[[ LISTED ENTRIES open ]]

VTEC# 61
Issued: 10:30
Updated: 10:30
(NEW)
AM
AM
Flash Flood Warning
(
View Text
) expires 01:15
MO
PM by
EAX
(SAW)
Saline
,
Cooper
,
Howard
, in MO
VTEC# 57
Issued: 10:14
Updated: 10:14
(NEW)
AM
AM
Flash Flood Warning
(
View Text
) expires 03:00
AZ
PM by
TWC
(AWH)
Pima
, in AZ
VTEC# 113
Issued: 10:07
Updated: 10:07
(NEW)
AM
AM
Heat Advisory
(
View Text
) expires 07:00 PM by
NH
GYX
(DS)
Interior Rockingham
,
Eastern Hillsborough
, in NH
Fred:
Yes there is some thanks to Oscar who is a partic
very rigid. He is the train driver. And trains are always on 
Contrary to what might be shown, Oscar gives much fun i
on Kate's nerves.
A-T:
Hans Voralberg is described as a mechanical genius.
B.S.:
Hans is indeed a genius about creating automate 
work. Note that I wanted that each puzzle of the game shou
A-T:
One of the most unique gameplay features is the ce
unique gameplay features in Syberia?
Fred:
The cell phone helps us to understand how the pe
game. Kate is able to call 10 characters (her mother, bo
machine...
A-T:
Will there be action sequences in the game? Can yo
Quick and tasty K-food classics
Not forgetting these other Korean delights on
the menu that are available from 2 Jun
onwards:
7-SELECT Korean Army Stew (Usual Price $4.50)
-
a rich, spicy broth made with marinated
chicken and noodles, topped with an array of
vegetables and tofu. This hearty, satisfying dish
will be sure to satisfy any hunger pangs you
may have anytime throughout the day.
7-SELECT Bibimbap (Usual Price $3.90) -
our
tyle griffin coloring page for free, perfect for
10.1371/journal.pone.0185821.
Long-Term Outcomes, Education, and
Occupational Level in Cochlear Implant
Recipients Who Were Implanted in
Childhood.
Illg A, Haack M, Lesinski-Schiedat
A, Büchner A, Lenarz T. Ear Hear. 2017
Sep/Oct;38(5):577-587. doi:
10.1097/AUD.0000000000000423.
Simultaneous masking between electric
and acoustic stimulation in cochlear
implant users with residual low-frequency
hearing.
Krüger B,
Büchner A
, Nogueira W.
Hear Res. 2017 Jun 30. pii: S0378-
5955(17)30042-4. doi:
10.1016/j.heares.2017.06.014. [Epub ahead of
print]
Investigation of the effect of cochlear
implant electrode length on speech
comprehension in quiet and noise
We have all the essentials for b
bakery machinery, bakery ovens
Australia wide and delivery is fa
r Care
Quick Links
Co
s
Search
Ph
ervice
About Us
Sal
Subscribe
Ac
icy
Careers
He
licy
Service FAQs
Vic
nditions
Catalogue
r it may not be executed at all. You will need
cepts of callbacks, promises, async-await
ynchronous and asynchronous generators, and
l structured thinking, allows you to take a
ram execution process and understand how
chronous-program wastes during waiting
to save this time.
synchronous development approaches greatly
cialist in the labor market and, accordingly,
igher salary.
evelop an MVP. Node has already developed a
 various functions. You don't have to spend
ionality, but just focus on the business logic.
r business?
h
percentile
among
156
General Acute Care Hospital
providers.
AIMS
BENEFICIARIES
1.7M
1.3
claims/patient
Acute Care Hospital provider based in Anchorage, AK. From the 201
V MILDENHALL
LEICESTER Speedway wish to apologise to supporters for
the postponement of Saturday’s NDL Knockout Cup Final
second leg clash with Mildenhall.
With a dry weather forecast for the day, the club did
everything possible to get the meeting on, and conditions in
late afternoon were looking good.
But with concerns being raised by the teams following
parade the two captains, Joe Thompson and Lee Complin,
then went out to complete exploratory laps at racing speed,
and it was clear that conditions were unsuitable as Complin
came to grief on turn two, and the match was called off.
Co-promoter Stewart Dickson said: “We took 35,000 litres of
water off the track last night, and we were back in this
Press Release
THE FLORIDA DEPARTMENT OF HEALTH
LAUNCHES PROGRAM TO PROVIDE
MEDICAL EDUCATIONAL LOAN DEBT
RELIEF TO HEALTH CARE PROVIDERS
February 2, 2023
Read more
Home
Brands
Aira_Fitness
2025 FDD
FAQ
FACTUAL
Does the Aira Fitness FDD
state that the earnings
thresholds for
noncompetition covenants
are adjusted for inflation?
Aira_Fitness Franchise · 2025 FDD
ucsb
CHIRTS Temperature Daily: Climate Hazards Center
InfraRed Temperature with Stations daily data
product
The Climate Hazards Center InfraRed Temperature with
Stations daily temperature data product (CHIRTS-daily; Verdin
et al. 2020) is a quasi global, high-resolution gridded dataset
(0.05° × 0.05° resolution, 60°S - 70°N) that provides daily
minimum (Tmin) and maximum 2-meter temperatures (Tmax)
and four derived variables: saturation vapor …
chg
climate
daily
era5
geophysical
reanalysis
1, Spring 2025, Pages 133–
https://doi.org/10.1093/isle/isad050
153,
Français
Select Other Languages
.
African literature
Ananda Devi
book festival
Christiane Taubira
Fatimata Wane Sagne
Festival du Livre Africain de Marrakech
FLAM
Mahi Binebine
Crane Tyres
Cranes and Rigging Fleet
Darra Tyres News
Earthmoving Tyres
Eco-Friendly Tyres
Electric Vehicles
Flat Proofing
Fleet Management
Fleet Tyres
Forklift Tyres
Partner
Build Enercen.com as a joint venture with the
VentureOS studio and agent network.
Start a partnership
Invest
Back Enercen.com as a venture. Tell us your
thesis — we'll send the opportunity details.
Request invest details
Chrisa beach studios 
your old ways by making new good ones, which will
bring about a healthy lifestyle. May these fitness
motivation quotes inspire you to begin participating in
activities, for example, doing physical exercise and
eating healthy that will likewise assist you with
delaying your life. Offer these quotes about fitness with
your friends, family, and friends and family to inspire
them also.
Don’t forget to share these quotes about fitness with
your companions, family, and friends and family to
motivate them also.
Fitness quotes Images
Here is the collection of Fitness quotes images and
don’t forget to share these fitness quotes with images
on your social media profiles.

[[ LISTED ENTRIES closed ]]

§ **THE PROBLEM**
In the listing above, please copy exactly the lines from the first through the one that contains "chicken and noodles, topped with an array of", and no others.

§ **FINISHED EXERCISE**
VTEC# 61
Issued: 10:30
Updated: 10:30
(NEW)
AM
AM
Flash Flood Warning
(
View Text
) expires 01:15
MO
PM by
EAX
(SAW)
Saline
,
Cooper
,
Howard
, in MO
VTEC# 57
Issued: 10:14
Updated: 10:14
(NEW)
AM
AM
Flash Flood Warning
(
View Text
) expires 03:00
AZ
PM by
TWC
(AWH)
Pima
, in AZ
VTEC# 113
Issued: 10:07
Updated: 10:07
(NEW)
AM
AM
Heat Advisory
(
View Text
) expires 07:00 PM by
NH
GYX
(DS)
Interior Rockingham
,
Eastern Hillsborough
, in NH
Fred:
Yes there is some thanks to Oscar who is a partic
very rigid. He is the train driver. And trains are always on 
Contrary to what might be shown, Oscar gives much fun i
on Kate's nerves.
A-T:
Hans Voralberg is described as a mechanical genius.
B.S.:
Hans is indeed a genius about creating automate 
work. Note that I wanted that each puzzle of the game shou
A-T:
One of the most unique gameplay features is the ce
unique gameplay features in Syberia?
Fred:
The cell phone helps us to understand how the pe
game. Kate is able to call 10 characters (her mother, bo
machine...
A-T:
Will there be action sequences in the game? Can yo
Quick and tasty K-food classics
Not forgetting these other Korean delights on
the menu that are available from 2 Jun
onwards:
7-SELECT Korean Army Stew (Usual Price $4.50)
-
a rich, spicy broth made with marinated
chicken and noodles, topped with an array of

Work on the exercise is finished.